→ 抜粋文:
"""

説明

ねじ付き缶用上塗り外面塗料組成物及びねじ付き缶

【課題】冷却時及び常温時に加え、ホット販売時であっても、キャップの開栓トルクを適宜な値に保ち、開栓性の低下を防止しつつ、従来の製造設備で製造可能であり、塗装作業性の低下を招来しないねじ付き缶用上塗り外面塗料組成物およびこのねじ付き缶用上塗り外面塗料組成物が塗装されたねじ付き缶を提供する。
【解決手段】口金部が設けられたねじ付き缶の胴部及び口金部の外面に塗布されるねじ付き缶用上塗り外面塗料組成物であって、塗装膜形成成分として少なくともアミノ樹脂を含有するとともに、アミノ樹脂と反応する官能基を有するシリコーン化合物を含有することを特徴とする。

【発明の詳細な説明】
【技術分野】
【0001】
本発明は、ねじ付き缶用上塗り外面塗料、詳しくは塗装膜に加工性、光沢、硬度、耐水性、耐傷つき性、滑り性が要求されるねじ付き缶用上塗り外面塗料に関し、より詳しくは、良好な開栓性を要求されるねじ付き缶に好適な、ねじ付き缶用上塗り外面塗料組成物に関する。

"""

→ 作業内容:
• A. ねじ付き缶用塗料の説明文の【解決手段】によると、この組成物が塗装膜形成成分として少なくとも含有する樹脂は何ですか。
• B. ねじ付き缶用塗料の説明文の続きを、最後の段落の後から書いてください。

→ 項目一覧:
"""

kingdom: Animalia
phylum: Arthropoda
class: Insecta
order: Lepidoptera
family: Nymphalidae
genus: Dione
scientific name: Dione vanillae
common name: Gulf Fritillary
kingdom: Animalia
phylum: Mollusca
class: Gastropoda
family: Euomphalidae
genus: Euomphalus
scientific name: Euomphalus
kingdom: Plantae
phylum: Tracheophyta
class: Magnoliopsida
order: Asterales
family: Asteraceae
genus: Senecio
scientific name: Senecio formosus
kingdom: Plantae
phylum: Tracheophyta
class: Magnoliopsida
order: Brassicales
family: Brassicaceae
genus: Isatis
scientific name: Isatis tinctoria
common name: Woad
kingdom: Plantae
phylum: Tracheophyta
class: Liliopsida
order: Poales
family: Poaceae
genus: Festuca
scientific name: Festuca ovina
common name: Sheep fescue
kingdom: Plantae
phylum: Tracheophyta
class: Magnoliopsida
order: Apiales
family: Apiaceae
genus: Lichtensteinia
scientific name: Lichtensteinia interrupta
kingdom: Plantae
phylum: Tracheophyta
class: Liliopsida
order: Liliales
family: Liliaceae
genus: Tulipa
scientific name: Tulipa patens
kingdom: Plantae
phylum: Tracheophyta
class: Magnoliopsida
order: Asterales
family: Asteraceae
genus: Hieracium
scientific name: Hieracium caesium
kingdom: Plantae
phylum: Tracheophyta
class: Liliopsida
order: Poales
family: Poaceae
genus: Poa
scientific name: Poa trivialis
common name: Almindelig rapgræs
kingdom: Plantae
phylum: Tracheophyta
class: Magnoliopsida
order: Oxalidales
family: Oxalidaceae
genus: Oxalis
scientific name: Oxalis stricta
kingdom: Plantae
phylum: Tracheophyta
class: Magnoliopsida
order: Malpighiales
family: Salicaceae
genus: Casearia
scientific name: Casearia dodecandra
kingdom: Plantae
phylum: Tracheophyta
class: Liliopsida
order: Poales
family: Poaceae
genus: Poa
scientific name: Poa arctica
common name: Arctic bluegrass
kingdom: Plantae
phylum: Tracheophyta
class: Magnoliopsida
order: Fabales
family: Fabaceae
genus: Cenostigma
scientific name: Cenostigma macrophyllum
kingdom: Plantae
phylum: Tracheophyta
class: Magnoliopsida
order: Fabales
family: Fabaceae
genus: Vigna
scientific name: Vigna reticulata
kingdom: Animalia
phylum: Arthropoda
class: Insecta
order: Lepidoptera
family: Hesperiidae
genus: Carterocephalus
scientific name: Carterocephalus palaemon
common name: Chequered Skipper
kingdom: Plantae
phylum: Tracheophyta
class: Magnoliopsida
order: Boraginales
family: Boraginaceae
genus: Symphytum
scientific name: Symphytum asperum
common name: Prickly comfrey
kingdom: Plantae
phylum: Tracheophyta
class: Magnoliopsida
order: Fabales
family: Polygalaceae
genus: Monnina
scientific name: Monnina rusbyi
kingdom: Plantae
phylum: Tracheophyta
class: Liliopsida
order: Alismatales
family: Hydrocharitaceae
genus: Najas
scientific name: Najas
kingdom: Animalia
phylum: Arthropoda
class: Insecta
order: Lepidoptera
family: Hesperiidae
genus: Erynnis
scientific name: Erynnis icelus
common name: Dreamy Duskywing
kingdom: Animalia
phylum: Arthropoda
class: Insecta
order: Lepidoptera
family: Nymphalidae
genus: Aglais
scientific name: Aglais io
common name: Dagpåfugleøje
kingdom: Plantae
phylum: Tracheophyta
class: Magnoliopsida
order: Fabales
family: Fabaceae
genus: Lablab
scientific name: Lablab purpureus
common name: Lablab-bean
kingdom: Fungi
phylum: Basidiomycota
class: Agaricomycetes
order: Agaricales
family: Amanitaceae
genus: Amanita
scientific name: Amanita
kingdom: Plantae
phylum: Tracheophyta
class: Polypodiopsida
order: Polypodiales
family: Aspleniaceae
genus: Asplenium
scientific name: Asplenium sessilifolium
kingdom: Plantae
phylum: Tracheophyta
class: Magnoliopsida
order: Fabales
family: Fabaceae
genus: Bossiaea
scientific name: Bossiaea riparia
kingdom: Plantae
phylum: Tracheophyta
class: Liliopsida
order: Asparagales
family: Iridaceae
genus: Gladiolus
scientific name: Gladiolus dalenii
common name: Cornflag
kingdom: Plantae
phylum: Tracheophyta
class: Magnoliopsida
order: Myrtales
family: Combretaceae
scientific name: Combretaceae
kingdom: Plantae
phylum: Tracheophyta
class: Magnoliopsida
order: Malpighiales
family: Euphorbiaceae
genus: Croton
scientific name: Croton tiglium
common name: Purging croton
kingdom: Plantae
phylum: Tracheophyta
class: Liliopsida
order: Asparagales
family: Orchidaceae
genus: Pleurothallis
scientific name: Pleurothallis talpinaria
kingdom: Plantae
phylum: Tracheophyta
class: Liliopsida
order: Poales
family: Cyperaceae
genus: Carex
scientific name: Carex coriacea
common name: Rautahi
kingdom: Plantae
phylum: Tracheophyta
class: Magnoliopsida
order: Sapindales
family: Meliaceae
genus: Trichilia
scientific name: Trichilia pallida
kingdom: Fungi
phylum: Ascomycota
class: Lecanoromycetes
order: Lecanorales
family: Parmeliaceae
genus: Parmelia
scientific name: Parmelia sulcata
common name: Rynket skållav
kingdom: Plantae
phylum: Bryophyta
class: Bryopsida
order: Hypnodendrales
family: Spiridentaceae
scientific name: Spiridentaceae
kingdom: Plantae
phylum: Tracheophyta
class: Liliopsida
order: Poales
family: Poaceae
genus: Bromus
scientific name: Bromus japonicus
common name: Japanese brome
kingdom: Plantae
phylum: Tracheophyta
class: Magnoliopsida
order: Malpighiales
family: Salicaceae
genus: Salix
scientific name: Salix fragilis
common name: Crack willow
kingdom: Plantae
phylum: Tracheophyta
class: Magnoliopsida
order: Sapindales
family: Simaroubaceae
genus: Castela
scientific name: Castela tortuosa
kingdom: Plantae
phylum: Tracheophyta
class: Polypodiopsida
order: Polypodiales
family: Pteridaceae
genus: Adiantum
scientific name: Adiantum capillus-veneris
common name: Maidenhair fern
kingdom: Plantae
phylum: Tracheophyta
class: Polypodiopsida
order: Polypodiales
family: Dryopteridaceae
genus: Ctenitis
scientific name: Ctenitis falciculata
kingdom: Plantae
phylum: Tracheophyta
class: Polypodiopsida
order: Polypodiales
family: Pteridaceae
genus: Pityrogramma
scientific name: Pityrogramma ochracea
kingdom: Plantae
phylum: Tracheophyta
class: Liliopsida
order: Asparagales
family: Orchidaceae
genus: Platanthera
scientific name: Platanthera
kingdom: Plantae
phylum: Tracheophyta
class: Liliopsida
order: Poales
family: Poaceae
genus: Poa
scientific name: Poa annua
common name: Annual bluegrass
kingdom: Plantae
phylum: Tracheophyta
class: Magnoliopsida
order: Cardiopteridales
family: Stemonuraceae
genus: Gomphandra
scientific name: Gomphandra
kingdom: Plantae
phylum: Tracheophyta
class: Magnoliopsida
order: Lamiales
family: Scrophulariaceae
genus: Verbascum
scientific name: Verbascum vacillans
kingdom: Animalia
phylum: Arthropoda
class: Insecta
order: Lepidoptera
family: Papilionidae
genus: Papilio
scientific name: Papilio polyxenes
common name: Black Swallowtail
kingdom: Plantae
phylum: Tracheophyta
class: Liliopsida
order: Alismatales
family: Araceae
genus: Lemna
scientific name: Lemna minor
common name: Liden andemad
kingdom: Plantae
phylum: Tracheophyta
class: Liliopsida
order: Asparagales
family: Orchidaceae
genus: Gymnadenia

"""

→ 各作業の解答:
• A. アミノ樹脂です。

• B.
【背景技術】
【0002】
一般に、飲料用の缶として広く使用されているねじ付き缶は、アルミニウムやアルミニウム合金製の金属板に対して絞り加工(Drawing)と、次いで行われるしごき加工(Ironing)と、ネックイン加工とを施すことによって、上部に口金部を設けて製造される。さらに、この口金部には、成形ローラなどを用いたネジ成形加工を施すことによって、外側にキャップに設けられる雌ネジ部に螺合する雄ネジ部と、キャップの内面に配設されたライナーと当接するカール部とが設けられる。これによって、飲料が充填された後に、ねじ付き缶の口金部にキャップを螺着して閉栓される。なお、ねじ付き缶を開栓させる際には、ねじ付き缶からキャップを離間させる方向に回転させる。
【0003】
このようなねじ付き缶には、金属板の加工前あるいは加工後に、各種の塗装処理が施される。これは、ねじ付き缶の缶基体の表面に、サイズコート層が塗装され、十分に焼付け乾燥された後に(この工程は省略される場合がある)、さらに文字や絵柄などのインク層がインキを用いて印刷され、さらにその上に、オーバーバーニッシュ膜が塗装される。ここで、このサイズコート膜及びオーバーバーニッシュ膜を塗装する塗装処理は、ねじ付き缶全体、すなわちねじ付き缶の口金部にも塗装されている。したがって、キャップを口金部に螺着した際に、口金部の外面に形成された塗装膜とキャップの内面に形成された他の塗装膜とが接触していることになる。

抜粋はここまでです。